Resultados do estudo
O levantamento foi realizado pelo Ministério da Educação (MEC) em parceria com o Conselho Nacional de Secretários de Educação (Consed), a União dos Dirigentes Municipais de Educação (Undime) e o Itaú Social, durante a Semana da Escuta das Adolescências nas Escolas. A mobilização envolveu 46% das instituições que oferecem os anos finais nas redes municipais, estaduais e distrital.

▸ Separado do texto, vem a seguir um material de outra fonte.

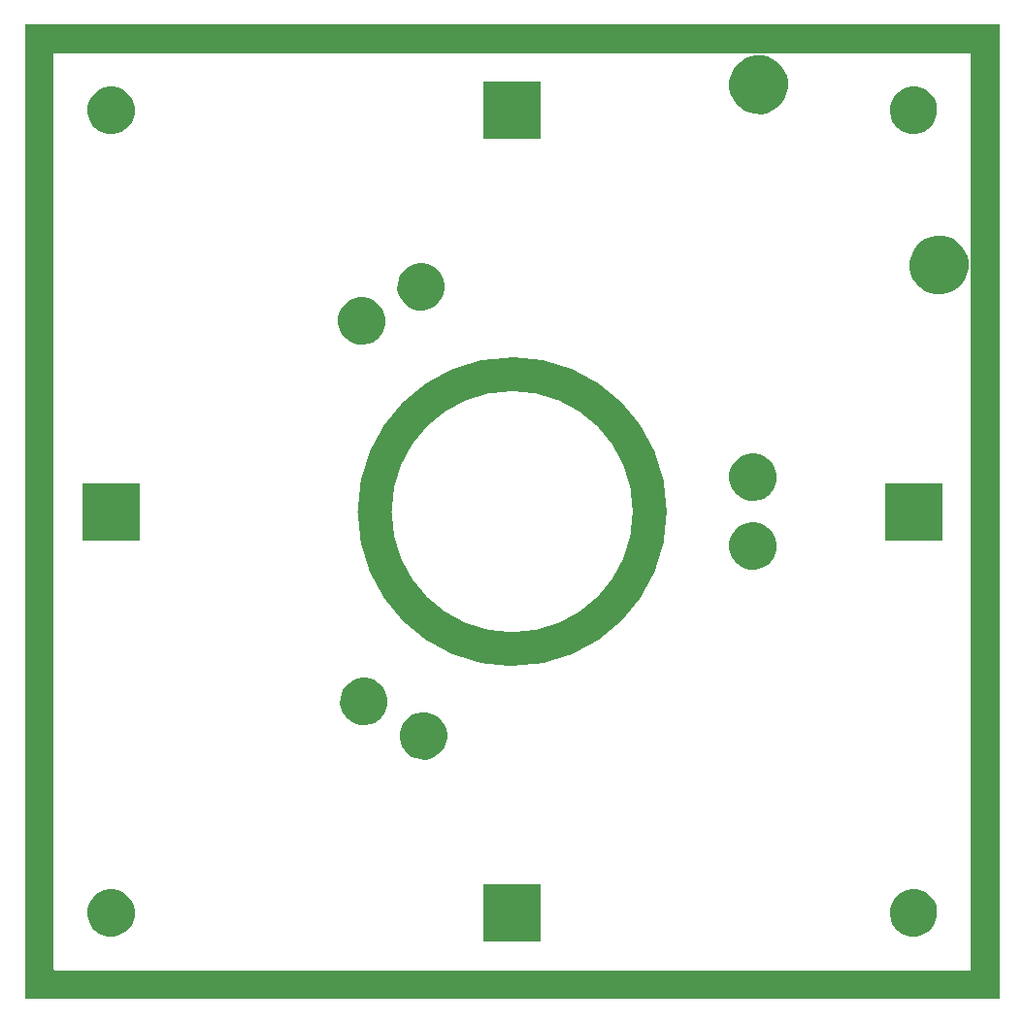
<source format=gbs>
G04 #@! TF.FileFunction,Soldermask,Bot*
%FSLAX46Y46*%
G04 Gerber Fmt 4.6, Leading zero omitted, Abs format (unit mm)*
G04 Created by KiCad (PCBNEW 4.0.2-stable) date Tue 18 Apr 2017 08:05:02 AM CEST*
%MOMM*%
G01*
G04 APERTURE LIST*
%ADD10C,0.100000*%
%ADD11C,3.000000*%
G04 APERTURE END LIST*
D10*
D11*
X112000000Y-100000000D02*
G75*
G03X112000000Y-100000000I-12000000J0D01*
G01*
D10*
G36*
X142500000Y-142500000D02*
X60040592Y-142500000D01*
X60023180Y-142502474D01*
X60006769Y-142509943D01*
X60000000Y-142514299D01*
X60000000Y-142515778D01*
X57500000Y-142515778D01*
X57500000Y-60062500D01*
X60000000Y-60062500D01*
X60000000Y-139937500D01*
X60002474Y-139954912D01*
X60009702Y-139970945D01*
X60021110Y-139984331D01*
X60035795Y-139994008D01*
X60052595Y-139999210D01*
X60062500Y-140000000D01*
X139937500Y-140000000D01*
X139954912Y-139997526D01*
X139970945Y-139990298D01*
X139984331Y-139978890D01*
X139994008Y-139964205D01*
X139999210Y-139947405D01*
X140000000Y-139937500D01*
X140000000Y-60062500D01*
X139997526Y-60045088D01*
X139990298Y-60029055D01*
X139978890Y-60015669D01*
X139964205Y-60005992D01*
X139947405Y-60000790D01*
X139937500Y-60000000D01*
X60062500Y-60000000D01*
X60045088Y-60002474D01*
X60029055Y-60009702D01*
X60015669Y-60021110D01*
X60005992Y-60035795D01*
X60000790Y-60052595D01*
X60000000Y-60062500D01*
X57500000Y-60062500D01*
X57500000Y-57500000D01*
X142500000Y-57500000D01*
X142500000Y-142500000D01*
X142500000Y-142500000D01*
G37*
G36*
X102500000Y-137500000D02*
X97500000Y-137500000D01*
X97500000Y-132500000D01*
X102500000Y-132500000D01*
X102500000Y-137500000D01*
X102500000Y-137500000D01*
G37*
G36*
X65216581Y-132939370D02*
X65612701Y-133020682D01*
X65985481Y-133177384D01*
X66320731Y-133403513D01*
X66605669Y-133690447D01*
X66829451Y-134027266D01*
X66983547Y-134401130D01*
X67062006Y-134797379D01*
X67062006Y-134797395D01*
X67062088Y-134797810D01*
X67055639Y-135259688D01*
X67055545Y-135260101D01*
X67055545Y-135260117D01*
X66966053Y-135654017D01*
X66801576Y-136023437D01*
X66568478Y-136353876D01*
X66275640Y-136632742D01*
X65934207Y-136849421D01*
X65557195Y-136995655D01*
X65158961Y-137065874D01*
X64754671Y-137057405D01*
X64359725Y-136970570D01*
X63989165Y-136808677D01*
X63657108Y-136577891D01*
X63376202Y-136287005D01*
X63157148Y-135947100D01*
X63008284Y-135571113D01*
X62935287Y-135173381D01*
X62940932Y-134769037D01*
X63025008Y-134373496D01*
X63184309Y-134001817D01*
X63412771Y-133668158D01*
X63701690Y-133385227D01*
X64040061Y-133163803D01*
X64414994Y-133012321D01*
X64812213Y-132936547D01*
X65216581Y-132939370D01*
X65216581Y-132939370D01*
G37*
G36*
X135216581Y-132939370D02*
X135612701Y-133020682D01*
X135985481Y-133177384D01*
X136320731Y-133403513D01*
X136605669Y-133690447D01*
X136829451Y-134027266D01*
X136983547Y-134401130D01*
X137062006Y-134797379D01*
X137062006Y-134797395D01*
X137062088Y-134797810D01*
X137055639Y-135259688D01*
X137055545Y-135260101D01*
X137055545Y-135260117D01*
X136966053Y-135654017D01*
X136801576Y-136023437D01*
X136568478Y-136353876D01*
X136275640Y-136632742D01*
X135934207Y-136849421D01*
X135557195Y-136995655D01*
X135158961Y-137065874D01*
X134754671Y-137057405D01*
X134359725Y-136970570D01*
X133989165Y-136808677D01*
X133657108Y-136577891D01*
X133376202Y-136287005D01*
X133157148Y-135947100D01*
X133008284Y-135571113D01*
X132935287Y-135173381D01*
X132940932Y-134769037D01*
X133025008Y-134373496D01*
X133184309Y-134001817D01*
X133412771Y-133668158D01*
X133701690Y-133385227D01*
X134040061Y-133163803D01*
X134414994Y-133012321D01*
X134812213Y-132936547D01*
X135216581Y-132939370D01*
X135216581Y-132939370D01*
G37*
G36*
X92474911Y-117501548D02*
X92871031Y-117582860D01*
X93243811Y-117739562D01*
X93579061Y-117965691D01*
X93863999Y-118252625D01*
X94087781Y-118589444D01*
X94241877Y-118963308D01*
X94320336Y-119359557D01*
X94320336Y-119359573D01*
X94320418Y-119359988D01*
X94313969Y-119821866D01*
X94313875Y-119822279D01*
X94313875Y-119822295D01*
X94224383Y-120216195D01*
X94059906Y-120585615D01*
X93826808Y-120916054D01*
X93533970Y-121194920D01*
X93192537Y-121411599D01*
X92815525Y-121557833D01*
X92417291Y-121628052D01*
X92013001Y-121619583D01*
X91618055Y-121532748D01*
X91247495Y-121370855D01*
X90915438Y-121140069D01*
X90634532Y-120849183D01*
X90415478Y-120509278D01*
X90266614Y-120133291D01*
X90193617Y-119735559D01*
X90199262Y-119331215D01*
X90283338Y-118935674D01*
X90442639Y-118563995D01*
X90671101Y-118230336D01*
X90960020Y-117947405D01*
X91298391Y-117725981D01*
X91673324Y-117574499D01*
X92070543Y-117498725D01*
X92474911Y-117501548D01*
X92474911Y-117501548D01*
G37*
G36*
X87278759Y-114501548D02*
X87674879Y-114582860D01*
X88047659Y-114739562D01*
X88382909Y-114965691D01*
X88667847Y-115252625D01*
X88891629Y-115589444D01*
X89045725Y-115963308D01*
X89124184Y-116359557D01*
X89124184Y-116359573D01*
X89124266Y-116359988D01*
X89117817Y-116821866D01*
X89117723Y-116822279D01*
X89117723Y-116822295D01*
X89028231Y-117216195D01*
X88863754Y-117585615D01*
X88630656Y-117916054D01*
X88337818Y-118194920D01*
X87996385Y-118411599D01*
X87619373Y-118557833D01*
X87221139Y-118628052D01*
X86816849Y-118619583D01*
X86421903Y-118532748D01*
X86051343Y-118370855D01*
X85719286Y-118140069D01*
X85438380Y-117849183D01*
X85219326Y-117509278D01*
X85070462Y-117133291D01*
X84997465Y-116735559D01*
X85003110Y-116331215D01*
X85087186Y-115935674D01*
X85246487Y-115563995D01*
X85474949Y-115230336D01*
X85763868Y-114947405D01*
X86102239Y-114725981D01*
X86477172Y-114574499D01*
X86874391Y-114498725D01*
X87278759Y-114501548D01*
X87278759Y-114501548D01*
G37*
G36*
X121216581Y-100939370D02*
X121612701Y-101020682D01*
X121985481Y-101177384D01*
X122320731Y-101403513D01*
X122605669Y-101690447D01*
X122829451Y-102027266D01*
X122983547Y-102401130D01*
X123062006Y-102797379D01*
X123062006Y-102797395D01*
X123062088Y-102797810D01*
X123055639Y-103259688D01*
X123055545Y-103260101D01*
X123055545Y-103260117D01*
X122966053Y-103654017D01*
X122801576Y-104023437D01*
X122568478Y-104353876D01*
X122275640Y-104632742D01*
X121934207Y-104849421D01*
X121557195Y-104995655D01*
X121158961Y-105065874D01*
X120754671Y-105057405D01*
X120359725Y-104970570D01*
X119989165Y-104808677D01*
X119657108Y-104577891D01*
X119376202Y-104287005D01*
X119157148Y-103947100D01*
X119008284Y-103571113D01*
X118935287Y-103173381D01*
X118940932Y-102769037D01*
X119025008Y-102373496D01*
X119184309Y-102001817D01*
X119412771Y-101668158D01*
X119701690Y-101385227D01*
X120040061Y-101163803D01*
X120414994Y-101012321D01*
X120812213Y-100936547D01*
X121216581Y-100939370D01*
X121216581Y-100939370D01*
G37*
G36*
X137500000Y-102500000D02*
X132500000Y-102500000D01*
X132500000Y-97500000D01*
X137500000Y-97500000D01*
X137500000Y-102500000D01*
X137500000Y-102500000D01*
G37*
G36*
X67500000Y-102500000D02*
X62500000Y-102500000D01*
X62500000Y-97500000D01*
X67500000Y-97500000D01*
X67500000Y-102500000D01*
X67500000Y-102500000D01*
G37*
G36*
X121216581Y-94939370D02*
X121612701Y-95020682D01*
X121985481Y-95177384D01*
X122320731Y-95403513D01*
X122605669Y-95690447D01*
X122829451Y-96027266D01*
X122983547Y-96401130D01*
X123062006Y-96797379D01*
X123062006Y-96797395D01*
X123062088Y-96797810D01*
X123055639Y-97259688D01*
X123055545Y-97260101D01*
X123055545Y-97260117D01*
X122966053Y-97654017D01*
X122801576Y-98023437D01*
X122568478Y-98353876D01*
X122275640Y-98632742D01*
X121934207Y-98849421D01*
X121557195Y-98995655D01*
X121158961Y-99065874D01*
X120754671Y-99057405D01*
X120359725Y-98970570D01*
X119989165Y-98808677D01*
X119657108Y-98577891D01*
X119376202Y-98287005D01*
X119157148Y-97947100D01*
X119008284Y-97571113D01*
X118935287Y-97173381D01*
X118940932Y-96769037D01*
X119025008Y-96373496D01*
X119184309Y-96001817D01*
X119412771Y-95668158D01*
X119701690Y-95385227D01*
X120040061Y-95163803D01*
X120414994Y-95012321D01*
X120812213Y-94936547D01*
X121216581Y-94939370D01*
X121216581Y-94939370D01*
G37*
G36*
X87074276Y-81310205D02*
X87470396Y-81391517D01*
X87843176Y-81548219D01*
X88178426Y-81774348D01*
X88463364Y-82061282D01*
X88687146Y-82398101D01*
X88841242Y-82771965D01*
X88919701Y-83168214D01*
X88919701Y-83168230D01*
X88919783Y-83168645D01*
X88913334Y-83630523D01*
X88913240Y-83630936D01*
X88913240Y-83630952D01*
X88823748Y-84024852D01*
X88659271Y-84394272D01*
X88426173Y-84724711D01*
X88133335Y-85003577D01*
X87791902Y-85220256D01*
X87414890Y-85366490D01*
X87016656Y-85436709D01*
X86612366Y-85428240D01*
X86217420Y-85341405D01*
X85846860Y-85179512D01*
X85514803Y-84948726D01*
X85233897Y-84657840D01*
X85014843Y-84317935D01*
X84865979Y-83941948D01*
X84792982Y-83544216D01*
X84798627Y-83139872D01*
X84882703Y-82744331D01*
X85042004Y-82372652D01*
X85270466Y-82038993D01*
X85559385Y-81756062D01*
X85897756Y-81534638D01*
X86272689Y-81383156D01*
X86669908Y-81307382D01*
X87074276Y-81310205D01*
X87074276Y-81310205D01*
G37*
G36*
X92270429Y-78310205D02*
X92666549Y-78391517D01*
X93039329Y-78548219D01*
X93374579Y-78774348D01*
X93659517Y-79061282D01*
X93883299Y-79398101D01*
X94037395Y-79771965D01*
X94115854Y-80168214D01*
X94115854Y-80168230D01*
X94115936Y-80168645D01*
X94109487Y-80630523D01*
X94109393Y-80630936D01*
X94109393Y-80630952D01*
X94019901Y-81024852D01*
X93855424Y-81394272D01*
X93622326Y-81724711D01*
X93329488Y-82003577D01*
X92988055Y-82220256D01*
X92611043Y-82366490D01*
X92212809Y-82436709D01*
X91808519Y-82428240D01*
X91413573Y-82341405D01*
X91043013Y-82179512D01*
X90710956Y-81948726D01*
X90430050Y-81657840D01*
X90210996Y-81317935D01*
X90062132Y-80941948D01*
X89989135Y-80544216D01*
X89994780Y-80139872D01*
X90078856Y-79744331D01*
X90238157Y-79372652D01*
X90466619Y-79038993D01*
X90755538Y-78756062D01*
X91093909Y-78534638D01*
X91468842Y-78383156D01*
X91866061Y-78307382D01*
X92270429Y-78310205D01*
X92270429Y-78310205D01*
G37*
G36*
X137508190Y-75939703D02*
X138000362Y-76040731D01*
X138463536Y-76235432D01*
X138880077Y-76516392D01*
X139234108Y-76872903D01*
X139512153Y-77291395D01*
X139703614Y-77755915D01*
X139801119Y-78248351D01*
X139801119Y-78248368D01*
X139801201Y-78248783D01*
X139793188Y-78822657D01*
X139793094Y-78823070D01*
X139793094Y-78823087D01*
X139681878Y-79312606D01*
X139477519Y-79771603D01*
X139187899Y-80182166D01*
X138824052Y-80528653D01*
X138399829Y-80797873D01*
X137931397Y-80979566D01*
X137436598Y-81066813D01*
X136934274Y-81056290D01*
X136443561Y-80948399D01*
X135983147Y-80747249D01*
X135570572Y-80460502D01*
X135221551Y-80099081D01*
X134949380Y-79676754D01*
X134764420Y-79209599D01*
X134673722Y-78715422D01*
X134680736Y-78213033D01*
X134785199Y-77721579D01*
X134983128Y-77259775D01*
X135266987Y-76845209D01*
X135625964Y-76493673D01*
X136046384Y-76218558D01*
X136512232Y-76030343D01*
X137005770Y-75936196D01*
X137508190Y-75939703D01*
X137508190Y-75939703D01*
G37*
G36*
X102500000Y-67500000D02*
X97500000Y-67500000D01*
X97500000Y-62500000D01*
X102500000Y-62500000D01*
X102500000Y-67500000D01*
X102500000Y-67500000D01*
G37*
G36*
X135216581Y-62939370D02*
X135612701Y-63020682D01*
X135985481Y-63177384D01*
X136320731Y-63403513D01*
X136605669Y-63690447D01*
X136829451Y-64027266D01*
X136983547Y-64401130D01*
X137062006Y-64797379D01*
X137062006Y-64797395D01*
X137062088Y-64797810D01*
X137055639Y-65259688D01*
X137055545Y-65260101D01*
X137055545Y-65260117D01*
X136966053Y-65654017D01*
X136801576Y-66023437D01*
X136568478Y-66353876D01*
X136275640Y-66632742D01*
X135934207Y-66849421D01*
X135557195Y-66995655D01*
X135158961Y-67065874D01*
X134754671Y-67057405D01*
X134359725Y-66970570D01*
X133989165Y-66808677D01*
X133657108Y-66577891D01*
X133376202Y-66287005D01*
X133157148Y-65947100D01*
X133008284Y-65571113D01*
X132935287Y-65173381D01*
X132940932Y-64769037D01*
X133025008Y-64373496D01*
X133184309Y-64001817D01*
X133412771Y-63668158D01*
X133701690Y-63385227D01*
X134040061Y-63163803D01*
X134414994Y-63012321D01*
X134812213Y-62936547D01*
X135216581Y-62939370D01*
X135216581Y-62939370D01*
G37*
G36*
X65216581Y-62939370D02*
X65612701Y-63020682D01*
X65985481Y-63177384D01*
X66320731Y-63403513D01*
X66605669Y-63690447D01*
X66829451Y-64027266D01*
X66983547Y-64401130D01*
X67062006Y-64797379D01*
X67062006Y-64797395D01*
X67062088Y-64797810D01*
X67055639Y-65259688D01*
X67055545Y-65260101D01*
X67055545Y-65260117D01*
X66966053Y-65654017D01*
X66801576Y-66023437D01*
X66568478Y-66353876D01*
X66275640Y-66632742D01*
X65934207Y-66849421D01*
X65557195Y-66995655D01*
X65158961Y-67065874D01*
X64754671Y-67057405D01*
X64359725Y-66970570D01*
X63989165Y-66808677D01*
X63657108Y-66577891D01*
X63376202Y-66287005D01*
X63157148Y-65947100D01*
X63008284Y-65571113D01*
X62935287Y-65173381D01*
X62940932Y-64769037D01*
X63025008Y-64373496D01*
X63184309Y-64001817D01*
X63412771Y-63668158D01*
X63701690Y-63385227D01*
X64040061Y-63163803D01*
X64414994Y-63012321D01*
X64812213Y-62936547D01*
X65216581Y-62939370D01*
X65216581Y-62939370D01*
G37*
G36*
X121769098Y-60200611D02*
X122261270Y-60301639D01*
X122724444Y-60496340D01*
X123140985Y-60777300D01*
X123495016Y-61133811D01*
X123773061Y-61552303D01*
X123964522Y-62016823D01*
X124062027Y-62509259D01*
X124062027Y-62509276D01*
X124062109Y-62509691D01*
X124054096Y-63083565D01*
X124054002Y-63083978D01*
X124054002Y-63083995D01*
X123942786Y-63573514D01*
X123738427Y-64032511D01*
X123448807Y-64443074D01*
X123084960Y-64789561D01*
X122660737Y-65058781D01*
X122192305Y-65240474D01*
X121697506Y-65327721D01*
X121195182Y-65317198D01*
X120704469Y-65209307D01*
X120244055Y-65008157D01*
X119831480Y-64721410D01*
X119482459Y-64359989D01*
X119210288Y-63937662D01*
X119025328Y-63470507D01*
X118934630Y-62976330D01*
X118941644Y-62473941D01*
X119046107Y-61982487D01*
X119244036Y-61520683D01*
X119527895Y-61106117D01*
X119886872Y-60754581D01*
X120307292Y-60479466D01*
X120773140Y-60291251D01*
X121266678Y-60197104D01*
X121769098Y-60200611D01*
X121769098Y-60200611D01*
G37*
M02*

</source>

As percepções foram divididas entre alunos do 6º e 7º anos e do 8º e 9º anos. Entre os mais jovens, 66% disseram se sentir acolhidos pela escola, contra 54% entre os mais velhos. No quesito valorização do professor, apenas 39% dos alunos mais novos e 26% dos mais velhos afirmaram respeitar os docentes.
Desafios apontados
Durante o lançamento do relatório, a secretária de Educação Básica do MEC, Katia Schweickardt, destacou que a escuta dos adolescentes ajuda o poder público a compreender a diversidade de formas de aprendizagem e a necessidade de adaptar currículo e salas de aula. Representantes da sociedade civil, como a pedagoga Tereza Perez, também reforçaram a importância de reconhecer a heterogeneidade para evitar evasão e abandono escolar.

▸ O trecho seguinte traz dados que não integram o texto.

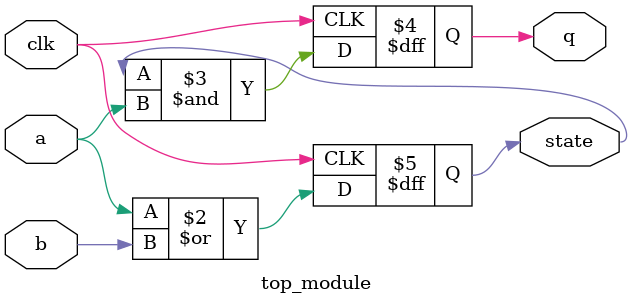
<source format=sv>
module top_module (
	input clk,
	input a,
	input b,
	output q,
	output state
);

reg q;
reg state;
always @(posedge clk) begin
	state <= a | b;
	q <= state & a;
end

endmodule

</source>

O estudo mostrou ainda que estudantes dos anos finais valorizam conteúdos diferentes para o desenvolvimento pessoal. Entre os mais novos, 48% citaram disciplinas tradicionais como prioritárias, enquanto 31% destacaram corpo e socioemocional. Já entre os mais velhos, 38% elegeram as disciplinas tradicionais e 29% as questões socioemocionais.